EXCERPT PROVIDED
-- Opening Marker --

Your skin changes with age. It becomes thinner, loses fat, and no longer looks as plump and smooth as it once did. Your veins and bones can be seen more easily… may bruise more easily… Age spots, once called ‘liver spots’, are flat, brown spots often caused by years in the sun. They are bigger than freckles and commonly show up on areas like the face, hands, arms, back, and feet.*
ecently, while completing typical domestic tasks, I noticed bleeding nicks on my fingers. I smiled as I cleaned and bandaged the tiny wounds, suddenly very aware of my bony knuckles covered by a thin layer of skin. I noticed a few ‘freckles’ there as well 🙂 .
Thinning skin is part of aging, whether we like it or not. And, when it comes to aging, understanding what is in your control, and what is not in your control is part of the aging game.
But, what about being thin-skinned when it comes to the less-fabulous stuff happening to us at this juncture in life’s Grand Slam, stuff like aging itself? How thick is our skin, and how quick is it before our bony knuckles curl into a fist, wanting to plow them into something?
Just as aging may slow one down a wee bit, sometimes, to the contrary, one becomes quicker at expressing intolerance, impatience, judgement. One might also express a lackadaisical approach to life, an ‘It doesn’t really matter’ or ‘Who cares?’ attitude.
Life experience has stored memories of successes and failures, growth and set-backs upon which we’ve created survival tools, some of those tools continuing to help us overcome daily challenges, and some helping us to know when to ‘let go’. Our ability to have survived to this later segment of life is proof that ‘we know what we’re talking about’, right?

-- Closing Marker --

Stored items
-- Opening Marker --

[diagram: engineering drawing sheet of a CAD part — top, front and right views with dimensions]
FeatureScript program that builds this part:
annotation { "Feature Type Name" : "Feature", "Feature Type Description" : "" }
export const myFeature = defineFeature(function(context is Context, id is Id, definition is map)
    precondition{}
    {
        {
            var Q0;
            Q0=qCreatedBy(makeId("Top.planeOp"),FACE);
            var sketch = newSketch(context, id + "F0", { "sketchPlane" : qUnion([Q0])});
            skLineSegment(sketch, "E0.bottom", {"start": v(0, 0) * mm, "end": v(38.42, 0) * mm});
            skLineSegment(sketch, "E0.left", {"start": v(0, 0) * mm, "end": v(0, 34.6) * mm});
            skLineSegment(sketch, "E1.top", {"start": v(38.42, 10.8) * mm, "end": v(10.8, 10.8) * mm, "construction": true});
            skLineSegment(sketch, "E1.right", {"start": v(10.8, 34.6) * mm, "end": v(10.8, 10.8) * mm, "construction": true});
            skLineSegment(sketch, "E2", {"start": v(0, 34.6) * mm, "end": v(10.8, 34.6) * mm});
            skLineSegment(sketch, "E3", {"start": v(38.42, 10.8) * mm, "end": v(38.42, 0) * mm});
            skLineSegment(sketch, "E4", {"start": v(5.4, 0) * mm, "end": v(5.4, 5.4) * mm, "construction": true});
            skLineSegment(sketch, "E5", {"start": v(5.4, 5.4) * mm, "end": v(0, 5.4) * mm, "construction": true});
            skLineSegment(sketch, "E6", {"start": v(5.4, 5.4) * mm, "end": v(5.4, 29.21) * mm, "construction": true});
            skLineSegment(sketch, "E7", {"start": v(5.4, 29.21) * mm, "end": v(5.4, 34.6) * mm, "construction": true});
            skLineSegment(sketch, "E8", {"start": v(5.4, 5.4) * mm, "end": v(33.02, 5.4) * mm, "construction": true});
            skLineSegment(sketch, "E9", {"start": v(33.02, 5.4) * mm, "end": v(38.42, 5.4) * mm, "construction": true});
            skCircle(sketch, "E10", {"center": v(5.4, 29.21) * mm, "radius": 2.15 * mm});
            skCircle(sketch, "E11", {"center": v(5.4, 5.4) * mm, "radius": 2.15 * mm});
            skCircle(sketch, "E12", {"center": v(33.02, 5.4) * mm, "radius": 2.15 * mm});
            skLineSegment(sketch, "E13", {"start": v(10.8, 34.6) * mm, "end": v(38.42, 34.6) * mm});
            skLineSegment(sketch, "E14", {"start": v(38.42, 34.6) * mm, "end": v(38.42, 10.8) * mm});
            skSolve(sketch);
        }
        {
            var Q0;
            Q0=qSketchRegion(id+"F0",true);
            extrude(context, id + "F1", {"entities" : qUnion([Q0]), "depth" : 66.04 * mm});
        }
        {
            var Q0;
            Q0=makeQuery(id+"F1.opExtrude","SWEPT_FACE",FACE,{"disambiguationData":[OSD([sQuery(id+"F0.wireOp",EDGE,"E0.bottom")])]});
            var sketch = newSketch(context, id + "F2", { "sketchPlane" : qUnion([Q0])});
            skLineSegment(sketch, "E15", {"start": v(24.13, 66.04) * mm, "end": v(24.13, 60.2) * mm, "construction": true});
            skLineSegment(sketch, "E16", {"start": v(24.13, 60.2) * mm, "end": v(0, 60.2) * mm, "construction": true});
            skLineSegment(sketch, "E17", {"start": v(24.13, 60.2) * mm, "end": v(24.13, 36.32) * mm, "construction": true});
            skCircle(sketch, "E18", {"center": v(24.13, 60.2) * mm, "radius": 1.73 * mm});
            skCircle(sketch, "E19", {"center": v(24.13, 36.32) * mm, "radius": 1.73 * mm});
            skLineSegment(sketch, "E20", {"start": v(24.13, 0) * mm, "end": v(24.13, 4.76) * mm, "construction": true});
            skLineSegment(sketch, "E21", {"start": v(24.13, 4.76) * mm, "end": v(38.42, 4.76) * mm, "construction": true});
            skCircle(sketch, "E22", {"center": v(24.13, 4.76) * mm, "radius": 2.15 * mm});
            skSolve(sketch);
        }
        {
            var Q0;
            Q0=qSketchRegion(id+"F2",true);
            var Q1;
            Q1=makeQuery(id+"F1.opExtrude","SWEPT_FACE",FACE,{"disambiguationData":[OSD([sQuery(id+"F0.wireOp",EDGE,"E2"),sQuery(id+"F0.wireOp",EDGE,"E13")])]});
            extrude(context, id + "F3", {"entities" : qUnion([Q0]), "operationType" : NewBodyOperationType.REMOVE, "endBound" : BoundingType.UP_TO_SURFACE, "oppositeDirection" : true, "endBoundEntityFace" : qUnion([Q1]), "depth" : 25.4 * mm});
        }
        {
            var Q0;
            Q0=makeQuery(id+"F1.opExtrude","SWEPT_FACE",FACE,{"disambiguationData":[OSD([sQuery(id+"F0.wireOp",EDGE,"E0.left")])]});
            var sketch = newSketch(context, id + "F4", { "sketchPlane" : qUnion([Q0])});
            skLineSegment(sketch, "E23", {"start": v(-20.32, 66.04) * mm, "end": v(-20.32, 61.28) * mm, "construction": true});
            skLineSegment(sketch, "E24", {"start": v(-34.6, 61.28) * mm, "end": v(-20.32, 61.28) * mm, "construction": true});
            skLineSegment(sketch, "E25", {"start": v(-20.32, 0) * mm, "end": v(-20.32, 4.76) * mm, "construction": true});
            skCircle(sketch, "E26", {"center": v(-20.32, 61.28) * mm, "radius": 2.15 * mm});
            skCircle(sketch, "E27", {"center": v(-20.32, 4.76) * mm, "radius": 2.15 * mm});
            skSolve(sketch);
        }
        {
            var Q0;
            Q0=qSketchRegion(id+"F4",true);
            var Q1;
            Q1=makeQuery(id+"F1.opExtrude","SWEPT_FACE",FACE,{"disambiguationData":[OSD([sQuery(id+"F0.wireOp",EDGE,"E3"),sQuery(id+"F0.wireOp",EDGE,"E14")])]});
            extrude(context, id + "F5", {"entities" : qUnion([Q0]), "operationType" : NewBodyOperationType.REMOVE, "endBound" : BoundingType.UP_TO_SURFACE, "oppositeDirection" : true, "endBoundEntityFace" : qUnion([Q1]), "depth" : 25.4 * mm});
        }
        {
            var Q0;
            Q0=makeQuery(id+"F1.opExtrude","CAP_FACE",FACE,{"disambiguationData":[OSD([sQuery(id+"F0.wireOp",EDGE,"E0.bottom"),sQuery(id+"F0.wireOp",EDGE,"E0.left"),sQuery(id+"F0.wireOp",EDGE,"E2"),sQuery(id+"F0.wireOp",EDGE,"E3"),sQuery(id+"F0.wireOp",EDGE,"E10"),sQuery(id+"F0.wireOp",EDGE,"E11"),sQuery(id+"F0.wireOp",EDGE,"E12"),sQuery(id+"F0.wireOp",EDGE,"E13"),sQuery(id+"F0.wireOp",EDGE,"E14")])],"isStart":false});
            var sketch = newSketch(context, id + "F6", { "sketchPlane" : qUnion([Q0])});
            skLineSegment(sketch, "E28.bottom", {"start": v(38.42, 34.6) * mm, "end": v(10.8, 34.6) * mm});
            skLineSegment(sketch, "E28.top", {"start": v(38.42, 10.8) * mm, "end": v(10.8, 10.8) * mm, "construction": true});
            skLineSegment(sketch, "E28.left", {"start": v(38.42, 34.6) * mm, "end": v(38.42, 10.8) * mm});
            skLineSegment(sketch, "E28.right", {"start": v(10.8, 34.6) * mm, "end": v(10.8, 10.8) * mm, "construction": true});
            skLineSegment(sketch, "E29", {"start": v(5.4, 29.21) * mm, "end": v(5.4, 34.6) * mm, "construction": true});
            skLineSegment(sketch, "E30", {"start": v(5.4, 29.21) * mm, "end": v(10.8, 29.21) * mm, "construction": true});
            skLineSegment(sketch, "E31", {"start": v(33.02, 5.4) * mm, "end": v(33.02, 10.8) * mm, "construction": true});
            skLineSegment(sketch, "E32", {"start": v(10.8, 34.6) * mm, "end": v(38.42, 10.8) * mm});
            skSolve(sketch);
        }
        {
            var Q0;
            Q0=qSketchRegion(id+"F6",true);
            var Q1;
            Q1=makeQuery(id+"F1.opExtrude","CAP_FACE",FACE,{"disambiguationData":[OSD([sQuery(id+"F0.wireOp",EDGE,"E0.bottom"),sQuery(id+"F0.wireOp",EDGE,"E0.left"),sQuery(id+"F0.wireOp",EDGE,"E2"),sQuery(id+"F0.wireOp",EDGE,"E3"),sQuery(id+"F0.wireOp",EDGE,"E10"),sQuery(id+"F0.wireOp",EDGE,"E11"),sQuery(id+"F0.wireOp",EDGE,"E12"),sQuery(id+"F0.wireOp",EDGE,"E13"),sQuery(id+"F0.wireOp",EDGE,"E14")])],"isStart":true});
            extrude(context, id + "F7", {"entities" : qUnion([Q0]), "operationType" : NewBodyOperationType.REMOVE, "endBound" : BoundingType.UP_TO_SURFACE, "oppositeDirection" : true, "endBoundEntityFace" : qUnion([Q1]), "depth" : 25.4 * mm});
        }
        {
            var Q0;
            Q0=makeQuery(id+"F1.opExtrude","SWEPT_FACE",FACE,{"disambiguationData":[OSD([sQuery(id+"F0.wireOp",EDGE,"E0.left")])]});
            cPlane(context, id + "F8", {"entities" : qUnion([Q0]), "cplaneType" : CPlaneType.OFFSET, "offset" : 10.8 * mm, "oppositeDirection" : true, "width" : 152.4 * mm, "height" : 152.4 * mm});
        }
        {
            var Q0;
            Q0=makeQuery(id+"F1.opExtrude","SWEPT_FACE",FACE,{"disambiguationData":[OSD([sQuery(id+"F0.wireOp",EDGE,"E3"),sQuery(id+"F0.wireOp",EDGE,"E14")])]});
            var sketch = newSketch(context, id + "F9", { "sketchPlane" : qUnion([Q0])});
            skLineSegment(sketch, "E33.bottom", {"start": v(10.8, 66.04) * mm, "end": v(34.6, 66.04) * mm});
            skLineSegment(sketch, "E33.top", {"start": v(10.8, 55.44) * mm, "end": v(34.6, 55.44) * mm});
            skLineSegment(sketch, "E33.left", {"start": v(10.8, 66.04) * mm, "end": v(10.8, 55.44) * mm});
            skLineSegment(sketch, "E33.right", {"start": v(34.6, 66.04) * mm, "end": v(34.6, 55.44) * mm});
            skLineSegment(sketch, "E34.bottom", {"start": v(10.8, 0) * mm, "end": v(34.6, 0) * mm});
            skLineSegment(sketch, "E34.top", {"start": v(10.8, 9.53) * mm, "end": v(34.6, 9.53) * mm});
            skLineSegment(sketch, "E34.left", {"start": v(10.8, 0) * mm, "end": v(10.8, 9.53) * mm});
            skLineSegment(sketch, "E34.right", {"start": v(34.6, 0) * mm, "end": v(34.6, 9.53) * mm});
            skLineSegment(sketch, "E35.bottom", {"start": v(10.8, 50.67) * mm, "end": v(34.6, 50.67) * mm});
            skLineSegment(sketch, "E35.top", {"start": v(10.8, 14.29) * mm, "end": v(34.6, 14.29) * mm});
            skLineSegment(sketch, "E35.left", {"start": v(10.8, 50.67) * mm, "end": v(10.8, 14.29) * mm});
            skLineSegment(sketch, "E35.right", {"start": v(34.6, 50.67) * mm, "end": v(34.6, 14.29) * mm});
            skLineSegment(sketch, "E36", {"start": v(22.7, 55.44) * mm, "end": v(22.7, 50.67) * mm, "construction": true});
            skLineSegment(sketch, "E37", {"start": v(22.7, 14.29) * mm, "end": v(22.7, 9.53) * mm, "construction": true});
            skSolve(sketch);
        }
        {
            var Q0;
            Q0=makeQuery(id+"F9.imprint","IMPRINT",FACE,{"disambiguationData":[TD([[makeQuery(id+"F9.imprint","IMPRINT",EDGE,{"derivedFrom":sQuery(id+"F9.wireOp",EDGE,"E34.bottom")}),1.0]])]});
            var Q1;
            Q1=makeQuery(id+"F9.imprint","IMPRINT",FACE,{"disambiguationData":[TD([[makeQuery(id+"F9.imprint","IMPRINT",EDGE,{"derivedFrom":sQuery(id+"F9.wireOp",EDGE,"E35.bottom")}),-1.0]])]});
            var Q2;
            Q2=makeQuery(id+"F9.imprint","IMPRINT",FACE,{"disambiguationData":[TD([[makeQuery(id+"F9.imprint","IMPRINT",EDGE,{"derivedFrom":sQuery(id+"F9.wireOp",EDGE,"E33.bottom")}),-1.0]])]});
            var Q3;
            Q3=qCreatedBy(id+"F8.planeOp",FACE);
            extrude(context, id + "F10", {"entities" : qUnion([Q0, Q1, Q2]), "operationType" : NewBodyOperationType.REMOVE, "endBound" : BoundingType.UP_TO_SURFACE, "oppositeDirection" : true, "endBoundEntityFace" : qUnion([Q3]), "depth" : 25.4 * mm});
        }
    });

-- Closing Marker --

PARTS OF THE EXERCISE
(1) In the text on aging skin, on which areas of the body do age spots commonly show up?
(2) Using the text on aging skin, explain why skin no longer looks as plump and smooth with age.
These records were taken from a different source than the text.

OUTPUTS IN ORDER
(1) The face, hands, arms, back, and feet.

(2) As skin ages, it becomes thinner and loses fat. Because of this, it no longer looks as plump and smooth as it once did.